Provavelmente, essa batalha já vinha sendo travada havia tempos, o anjinho e o diabinho me soprando desde a vida pré-uterina suas seduções e reproches, quem sabe influenciando a intensidade dos chutes no líquido amniótico ou os decibéis do choro que antecedia as mamadas, mas eram apenas as preliminares no campeonato da infância, cuja final, senhoras e senhores, se daria em instantes, e, dependendo do resultado, me classificaria em posições opostas para a grande competição da vida adulta.
Caso ouvisse os impulsos aventureiros e ignorasse os limites do peniquinho, talvez me atrevesse a saltar a rampa grande de skate aos nove, seria atacante e não goleiro no primário; perderia a virgindade antes do primeiro colegial, quem sabe fosse de carona até a Patagônia aos vinte? Se, no entanto, dedicasse meus parcos mililitros à Turma da Mônica e ao sorriso da mamãe, deixaria a rampa grande para os maiores e me contentaria em ir e vir com meu skate pela garagem, toparia ser goleiro nos campeonatos já que ninguém o faria e o professor solicitaria um voluntário; perderia a virgindade só nos estertores da adolescência e, dali em diante, preferiria os ácaros da poltrona à poeira da estrada.
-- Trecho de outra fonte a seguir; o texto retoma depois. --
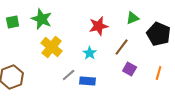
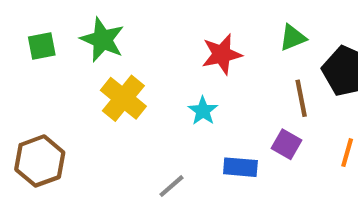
brown line: (122, 47) -> (301, 98), moved, turned -48
gray line: (69, 75) -> (171, 186), moved
blue rectangle: (88, 81) -> (240, 167), moved

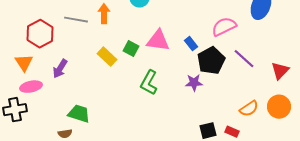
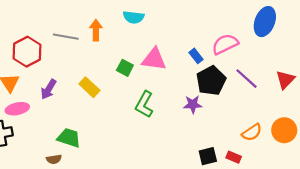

É evidente que naquela manhã, com as calças na canela e o coração na garganta, eu não sabia de nada disso. Só intuía pelo forte frio na barriga que algo importante estava para acontecer. Ou não: pois assim que ouvi os passos no corredor, acompanhados pelo ronronar quase inaudível da escova indo e vindo nos dentes da minha mãe, sucumbi à promessa do sorriso e comecei a despejar no peniquinho os parcos mililitros do meu xixi, tomando cuidado para que nem uma única gota pingasse fora.
Ela terminou de escovar os dentes, cuspiu elegantemente no meio da pia, olhou para o penico, onde a Turma da Mônica nos observava sob a fina lâmina amarela, fez um carinho mentolado em minha cabeça e abriu o sorriso. Não havia nada que me ameaçasse; afinal, eu era um bom menino, eu obedecia às regras e recebia a recompensa — a ordem e a harmonia voltaram a reinar sobre a terra e o espírito de Deus a pairar sobre a face das águas.